ソファの上で夢中になっておもちゃで遊んでいたクーが、顔を上げて蕩けるような笑顔を見せた。
「ぜろー!!」
「クー、お迎えだ。兄貴が下で待ってる。一人でエレベーター乗れるか?」
ハンナを抱き締めたまま、ゼロは指で空きっぱなしの出口を指す。
「うん!いっかいならボタンおせるもん!」
「よしよし、じゃあ俺はこのお姉さんとちょっと話があるから、先に行ってな」
「うーん?」
クーは不思議そうに真っ白な瞳でゼロを見つめた。一緒じゃないのが不満らしい。
「うん、後で俺も下りるよ」
軽く頷いて見せるが、クーは不機嫌そうに頬を膨らませた。
「うそつき!いいもんにーにいいつけるから!」
くるりと背を向けて走り去っていく小さな後姿にゼロは苦笑いした。
「はは、手厳しいな」
胸の中に収まる薔薇の花を見下ろす。彼女は夢幻に語りかけるように、頼りない声を上げた。
「……ナナ…………」
先ほどまでの獣のような笑顔はなりを潜め、蓬髪の青年は在りし日に浮かべていた穏やかな微笑を浮かべた。ハンナを抱き締めて、花の香りに包まれながら青年は何年もずっと言えなかった言葉をやっと口にする。
「ハンナ、迎えに来たよ」
この再会の為に、彼は長い年月を全て費やしてきた。
あの燃え落ちた家から立ち上がった。
全てが燃えて、
熱は消え去って、
灰になって、
無になった。
もうナナですらなくなった。
だから、彼はゼロになるしかなかった。
全てを、もう一度やりなおすために。
「もう一度、俺にチャンスをくれないか?」
だが、ハンナにその言葉は届かなかった。
「いやぁぁぁああぁぁぁぁぁぁ!!」
半狂乱になってハンナが彼の腕の中で暴れだす。死に物狂いでもがき出そうと整えられた爪を振り回し、彼の頬や首筋に緑の線が走る。彼女の華奢な腕が肩を、脇腹を叩く。彼の目が僅かに細められた。
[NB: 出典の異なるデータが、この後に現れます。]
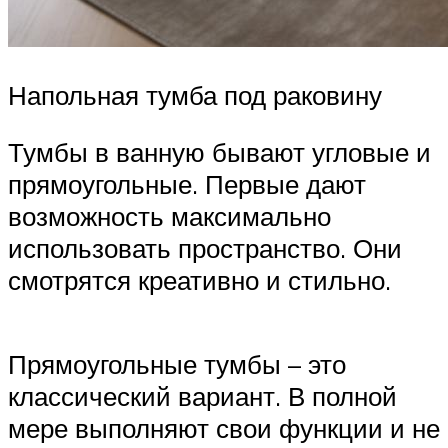
Напольная тумба под раковину
Тумбы в ванную бывают угловые и
прямоугольные. Первые дают
возможность максимально
использовать пространство. Они
смотрятся креативно и стильно.
Прямоугольные тумбы – это
классический вариант. В полной
мере выполняют свои функции и не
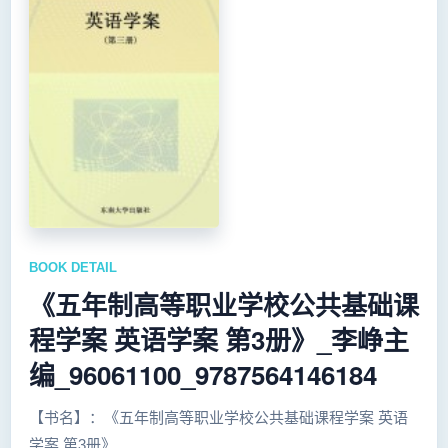
BOOK DETAIL
《五年制高等职业学校公共基础课
程学案 英语学案 第3册》_李峥主
编_96061100_9787564146184
【书名】：《五年制高等职业学校公共基础课程学案 英语
学案 第3册》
「ハンナ。俺はあの後何度も自分に火をつけた。ハンナの気持ちが知りたくて」
「やめて!なんで生きているの!?」
クスリで白濁とした意識の中、ハンナは涙を流しながら首を振る。
「何度も何度も、気が狂いそうになりながら、それでも俺は自分を燃やし続けた。炎に包まれながら考え続けた。俺を灰にしたいと思った、ハンナの心を考えた」
強く強く抱き締める。
「そしてわかったんだ。ハンナは、これからもずっと繰り返されるだろう俺達のズレに絶望したんだろう?」
青い瞳孔が見開かれ、硝子玉のように無機質に彼を映し出す。
「俺が大人になる頃に、ハンナはきっと生まれ直る。ハンナが大人になる頃に、俺がまた生まれ直るんだろう。ぐるぐるぐるぐる、呪いのように、愛した人を育んでその面影を追いかけ続ける人生は、噛み合わない歯車のように滑稽で残酷だ」
微笑む彼のその頬に、ハンナは爪を立てる。ぎりぎりと彼の頬を抉り、常緑血(エヴァーグリーン)が彼女の指を伝った。それでも、彼は穏やかな顔のまま。
「だけど、あの日、炎越しに見たハンナは凄く綺麗で、俺はやっぱり、辛そうに泣いているハンナを抱き締めたかった。手を繋いで頭を撫でられているだけで幸せだった。俺はまだガキだったし、昔の俺の事なんて覚えていなかった。けど、その時確かに――俺は、ハンナに恋をしたんだ」
「もぅやめてぇぇぇぇええ!!」
絶叫と共にハンナはゼロの腕を凄まじい力で振り払った。殆ど倒れるように絨毯の上に倒れ込み、がたがたと肩を震わせる。焦点を失った碧い瞳からは涙を止め処なく流し、能面のように白くつるりとした相貌は体温さえ感じさせない。彼女の脳内は、薬物によって何倍にも膨張させられた罪悪感とあの日の悪夢で破裂寸前だった。
「悲劇でも喜劇でも構わない。もう一度だけ、俺にチャンスをくれないか?」
そんな彼女に、それでも彼は言葉を紡ぐことしかできない。